In 1992, Corpus Christi Mayor Mary Rhodes envisioned an additional water source for the Coastal Bend when she led an initiative to secure Colorado River water rights from the Garwood Irrigation Company. Coastal Bend residents, businesses and industries were on a fast track to running out of water as Lake Corpus Christi and Choke Canyon Reservoir levels slipped to 25% capacity during a historical drought in the mid-1990s. The drought encouraged City officials to quickly design and build a pipeline to deliver water from Lake Texana.

In 1998, the Port of Corpus Christi and the City of Corpus Christi finished a 101-mile pipeline and two pump stations that transfer water from Lake Texana to the O.N. Stevens Water Treatment Plant with a total cost at nearly $116 million. Mary Rhodes died of cancer in 1997 and the pipeline was named in her memory.

MARY RHODES PIPELINE PHASE II 

In 1999, Corpus Christi finalized the purchase of a portion of Garwood’s water rights, after receiving approval of the Texas Natural Resource Conservation Commission the following year. Garwood also sold its remaining water right and related assets to the Lower Colorado River Authority in 1999. With the purchase of the 35,000 acre-feet water right, Corpus Christi was authorized to pump water from the Colorado River at a rate of 298 acre-feet per day.

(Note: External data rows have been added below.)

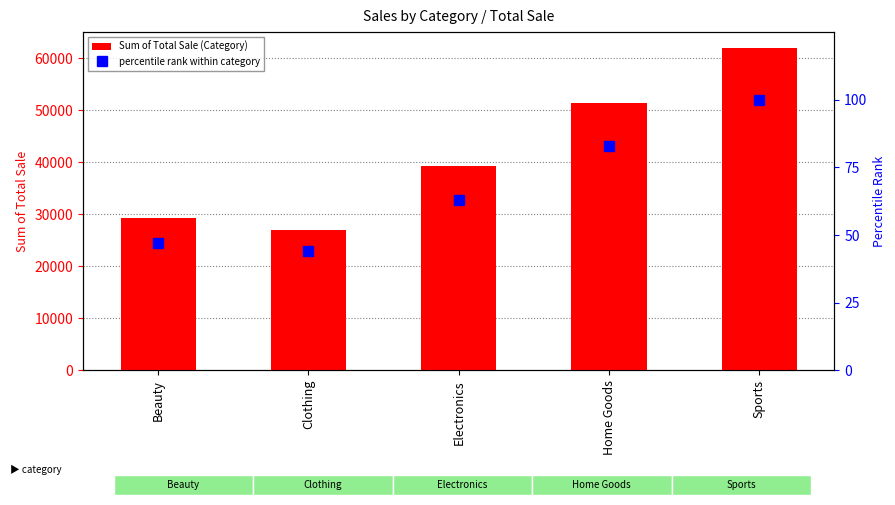

Is the value of Sum of Total Sale (Category) at Electronics greater than the value of percentile rank within category at Sports?

Yes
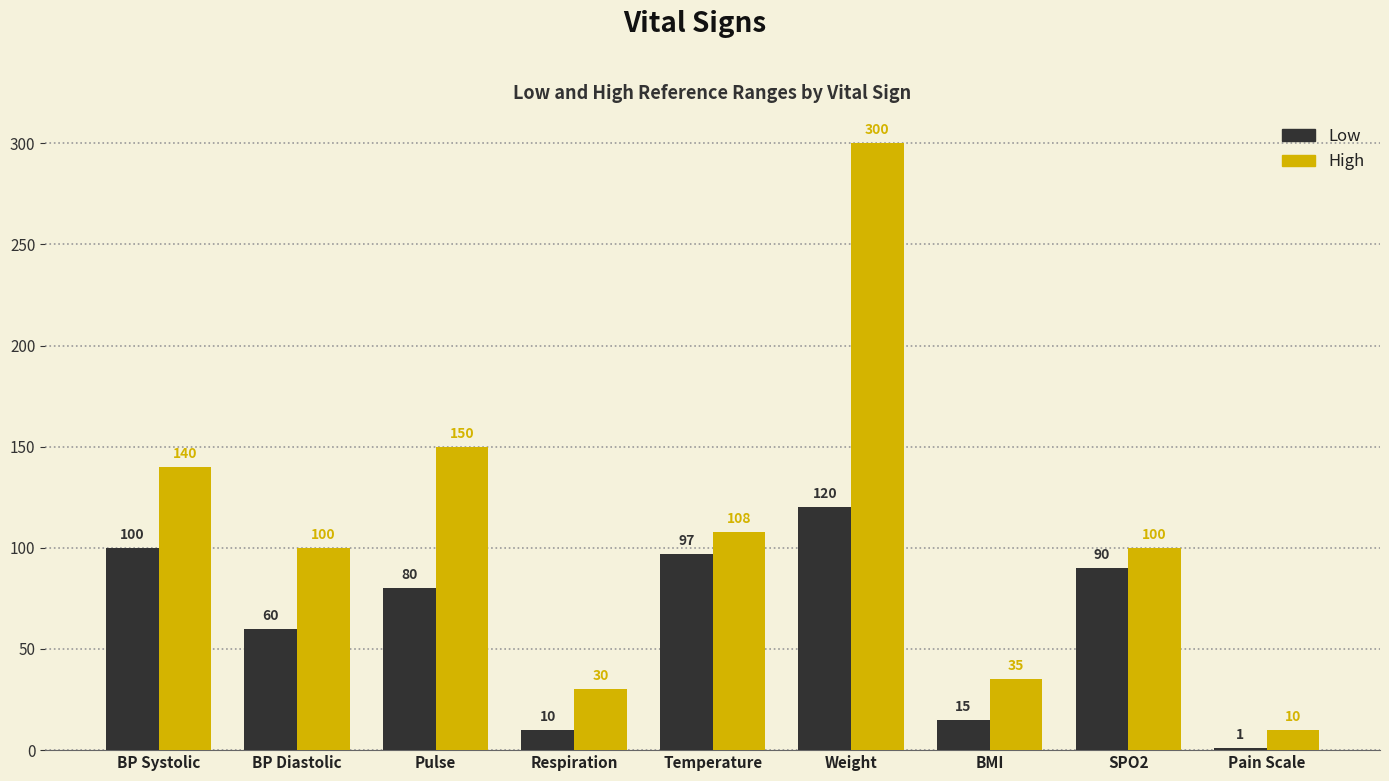

At which category is the sum across all series the highest?

Weight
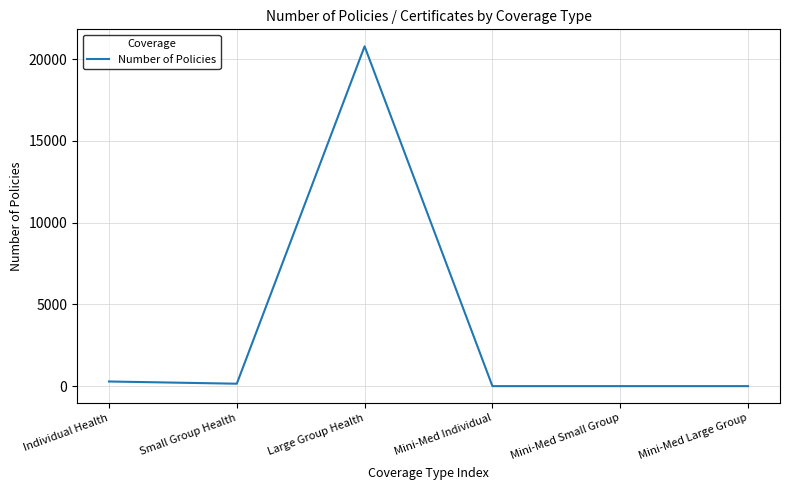

Read the value at Individual Health, to the nearest 10.

280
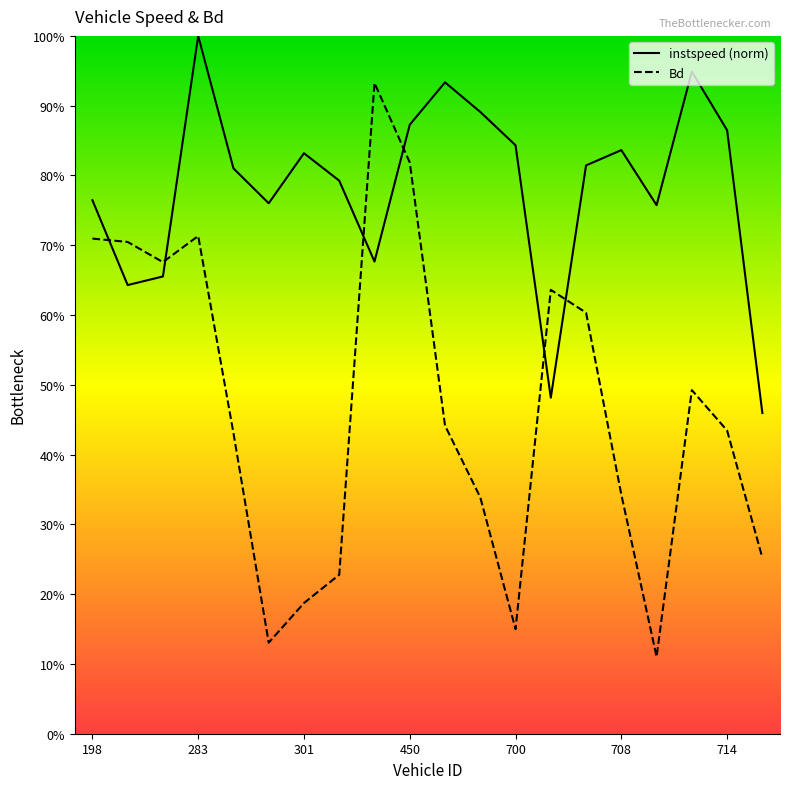

What is the greatest value displayed?

1.0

In 2010, Corpus Christi began the initial steps of planning and designing Mary Rhodes Pipeline Phase II and construction of the 42-mile pipeline started in April 2014. The project consisted of a pipeline, two pump stations and a sedimentation basin that start at the Colorado River near Bay City and connect to Phase I of the pipeline at Lake Texana. The $154 million pipeline project was completed in September 2016.